Pensé en las flores que sostenía… pero su regalo iba a ser mucho más sorprendente.

Con su mano izquierda me destapó dejando mi cuerpo desnudo frente a él.

–Gracias por esas flores tan bonitas, amor –le dije con la emoción de una niña a la que por primera vez le regalan algo.

–El regalo no son las flores, cariño…

Y al decir esto, acercó su brazo derecho a mi vientre, apoyó con suavidad el racimo de flores sobre mi ombligo y, súbitamente, un numeroso grupo de hormigas empezaron a descender de su brazo para dirigirse procelosas, raudas, amorosas, hacia la flor, hacia mi vientre.

–Te he traído de regalo un puñado de hormigas.

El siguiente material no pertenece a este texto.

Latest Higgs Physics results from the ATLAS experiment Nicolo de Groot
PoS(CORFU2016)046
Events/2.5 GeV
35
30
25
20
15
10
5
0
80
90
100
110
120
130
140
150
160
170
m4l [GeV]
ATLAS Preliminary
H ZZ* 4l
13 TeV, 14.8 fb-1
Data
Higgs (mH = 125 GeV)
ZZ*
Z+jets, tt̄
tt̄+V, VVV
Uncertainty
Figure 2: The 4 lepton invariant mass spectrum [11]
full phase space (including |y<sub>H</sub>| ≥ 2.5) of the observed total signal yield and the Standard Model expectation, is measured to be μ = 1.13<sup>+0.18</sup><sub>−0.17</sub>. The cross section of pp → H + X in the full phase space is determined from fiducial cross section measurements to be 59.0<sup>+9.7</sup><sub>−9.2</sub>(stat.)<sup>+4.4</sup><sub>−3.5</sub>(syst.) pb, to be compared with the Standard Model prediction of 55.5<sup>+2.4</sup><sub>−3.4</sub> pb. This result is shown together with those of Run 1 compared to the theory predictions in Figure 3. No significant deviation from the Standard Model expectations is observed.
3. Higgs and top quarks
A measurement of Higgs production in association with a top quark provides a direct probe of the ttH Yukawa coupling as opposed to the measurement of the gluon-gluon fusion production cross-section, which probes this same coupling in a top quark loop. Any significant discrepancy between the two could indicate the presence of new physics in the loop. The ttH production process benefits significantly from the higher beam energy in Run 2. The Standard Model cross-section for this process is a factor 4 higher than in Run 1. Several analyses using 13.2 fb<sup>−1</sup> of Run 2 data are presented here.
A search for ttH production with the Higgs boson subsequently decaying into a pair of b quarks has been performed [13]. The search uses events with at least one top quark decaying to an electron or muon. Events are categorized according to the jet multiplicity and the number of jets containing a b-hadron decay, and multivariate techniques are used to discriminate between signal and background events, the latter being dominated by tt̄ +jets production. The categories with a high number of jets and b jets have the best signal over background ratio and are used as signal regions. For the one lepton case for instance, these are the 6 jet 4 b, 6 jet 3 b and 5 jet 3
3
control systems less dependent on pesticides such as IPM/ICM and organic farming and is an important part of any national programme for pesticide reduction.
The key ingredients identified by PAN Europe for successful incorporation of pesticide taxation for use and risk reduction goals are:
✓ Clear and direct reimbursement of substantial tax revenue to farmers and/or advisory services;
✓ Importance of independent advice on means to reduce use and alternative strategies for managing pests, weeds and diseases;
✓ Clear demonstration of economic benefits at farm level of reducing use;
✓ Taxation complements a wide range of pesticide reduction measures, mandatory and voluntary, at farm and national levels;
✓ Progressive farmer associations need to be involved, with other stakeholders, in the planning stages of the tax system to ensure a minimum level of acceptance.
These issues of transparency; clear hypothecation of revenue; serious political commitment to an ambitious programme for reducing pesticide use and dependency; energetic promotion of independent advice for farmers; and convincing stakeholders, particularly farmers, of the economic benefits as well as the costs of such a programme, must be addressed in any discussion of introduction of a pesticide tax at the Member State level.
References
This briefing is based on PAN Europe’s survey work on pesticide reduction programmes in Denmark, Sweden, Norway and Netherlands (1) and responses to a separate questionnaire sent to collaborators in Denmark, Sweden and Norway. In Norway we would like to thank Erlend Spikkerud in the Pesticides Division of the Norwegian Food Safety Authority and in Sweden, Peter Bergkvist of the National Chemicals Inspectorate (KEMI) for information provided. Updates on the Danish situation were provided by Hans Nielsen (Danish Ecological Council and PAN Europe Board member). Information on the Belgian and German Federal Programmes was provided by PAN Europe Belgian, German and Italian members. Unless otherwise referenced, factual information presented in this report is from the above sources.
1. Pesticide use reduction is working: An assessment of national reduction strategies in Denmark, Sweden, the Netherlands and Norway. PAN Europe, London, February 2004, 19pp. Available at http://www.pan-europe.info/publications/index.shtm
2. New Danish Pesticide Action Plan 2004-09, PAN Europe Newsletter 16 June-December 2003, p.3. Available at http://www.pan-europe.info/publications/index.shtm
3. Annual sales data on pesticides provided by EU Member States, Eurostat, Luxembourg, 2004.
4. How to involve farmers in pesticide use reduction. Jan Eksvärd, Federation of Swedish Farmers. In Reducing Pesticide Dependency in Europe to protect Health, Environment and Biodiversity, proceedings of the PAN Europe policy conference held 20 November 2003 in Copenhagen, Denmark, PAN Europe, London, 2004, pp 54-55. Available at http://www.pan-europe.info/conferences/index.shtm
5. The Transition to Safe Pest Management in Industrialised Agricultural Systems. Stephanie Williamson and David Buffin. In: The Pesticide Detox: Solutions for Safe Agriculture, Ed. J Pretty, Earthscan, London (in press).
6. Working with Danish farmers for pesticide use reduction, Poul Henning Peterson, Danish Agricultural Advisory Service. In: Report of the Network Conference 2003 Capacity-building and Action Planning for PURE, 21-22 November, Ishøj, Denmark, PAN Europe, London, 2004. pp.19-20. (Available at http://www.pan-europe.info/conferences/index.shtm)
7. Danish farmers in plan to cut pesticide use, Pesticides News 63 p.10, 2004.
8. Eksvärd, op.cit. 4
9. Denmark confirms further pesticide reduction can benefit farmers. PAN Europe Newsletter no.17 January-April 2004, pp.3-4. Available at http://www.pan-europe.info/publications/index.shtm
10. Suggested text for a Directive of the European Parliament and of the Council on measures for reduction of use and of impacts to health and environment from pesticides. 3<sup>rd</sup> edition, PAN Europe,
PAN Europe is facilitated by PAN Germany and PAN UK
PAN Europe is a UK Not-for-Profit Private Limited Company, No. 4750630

Me sobrecogí sin apenas poder moverme cuando vi y noté las pequeñas hormigas distribuyéndose sobre mi cuerpo. Pude notar sus minúsculas extremidades desfilando marcialmente, deseantes, sobre la geografía de mi piel. Imaginé los besos de sus mandíbulas acariciándome, el roce de sus pequeñas antenas inspeccionando el extraño territorio de mi sensibilidad. Él movió las flores un poco más hacia arriba mientras yo permanecía inmóvil, extraordinariamente excitada y sorprendida. En cuanto las flores se movieron, las hormigas se reagruparon y las siguieron. Su amor por esas flores malvas era casi tan grande como el mío hacia él. Sentí sus dedos acariciarme con suavidad la vulva, que comenzó a licuarse por ese experto estímulo y el advenimiento de las flores sobre mi pecho. Cerré los ojos, y de mi garganta emergió un gruñido involuntario de placer. Seguí notando el avezado dedo que jugueteaba con mis labios, mi clítoris, la entrada de mi vagina y la marcha de las hormigas, curiosas y tiernas, hacia mi pezón, inhiesto ya entre las flores. Mi orgasmo debió ser un amoroso temblor de tierra para las visitantes, casi tan gratificante como pudo ser para mis pequeñas huéspedes  alcanzar todas juntas su guía y su deseo de florecillas violáceas.

Al volver a entornar los ojos, pude ver cómo él levantaba el racimo de mi pecho con todas sus amorosas cómplices en él y lo volvía a depositar con cuidado sobre el muro de la glicinia. Desde entonces, y en los días más fríos del invierno, solo añoro que la primavera vuelva a hacer estallar en flores ese arbusto y que regresen para trepar en él, rondarle y escribirle poemas de amor las hormigas… Y que nos escriban las mismas sentidas cartas con la caligrafía de sus pasos menudos sobre mi piel.